Por isso a vida social do paciente é afetada", afirma a psicóloga Marisa Campio Müller, professora da PUC-RS.
Müller fez um estudo acompanhando, durante
seis meses, o tratamento de portadores de vitiligo
que haviam sofrido alguma perda de pessoas
próximas ou algum abalo na própria saúde. Os
pacientes foram divididos em dois grupos: um
seguiu o tratamento convencional com dermatologistas e o outro recebeu também acompanhamento psicológico. Após seis meses, o primeiro grupo apresentou repigmentação de até
20% da pele; os que tiveram suporte psicológico
tiveram até 80% da pele repigmentada.
"Os remédios são um alívio imediato para ajudar o paciente a sair de um círculo vicioso, mas
tratamentos a longo prazo têm de ser feitos também com medidas não-medicamentosas", diz a
dermatologista Ivonise Follador, professora da
Escola Bahiana de Medicina, que estuda o impacto psicossocial da acne.
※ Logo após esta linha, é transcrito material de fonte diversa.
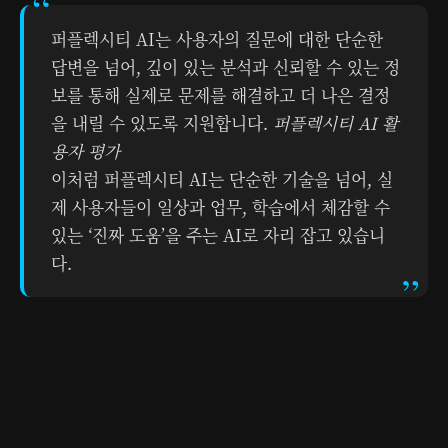
퍼플렉시티 AI는 사용자의 질문에 대한 단순한
답변을 넘어, 깊이 있는 분석과 신뢰할 수 있는 정
보를 통해 실제로 문제를 해결하고 더 나은 결정
을 내릴 수 있도록 지원합니다.
퍼플렉시티 AI 활
용자 평가
이처럼 퍼플렉시티 AI는 단순한 기술을 넘어, 실
제 사용자들이 일상과 업무, 학습에서 체감할 수
있는 ‘진짜 도움’을 주는 AI로 자리 잡고 있습니
다.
"O sucesso do tratamento é tanto maior quanto mais competente ou convincente for o suporte
emocional. Recorrer ao psicoterapeuta é importante quando os limites de competência do dermatologista forem atingidos", diz a dermatologista Valeria Petri, coordenadora dos serviços de
psoríase e vitiligo da Unifesp (Universidade Federal de São Paulo). Ela sugere também a participação do paciente em grupos de apoio. "São reuniões informais em que a informação científica
se integra à necessidade de os pacientes e suas famílias exporem os sentimentos dos pacientes e de seus familiares."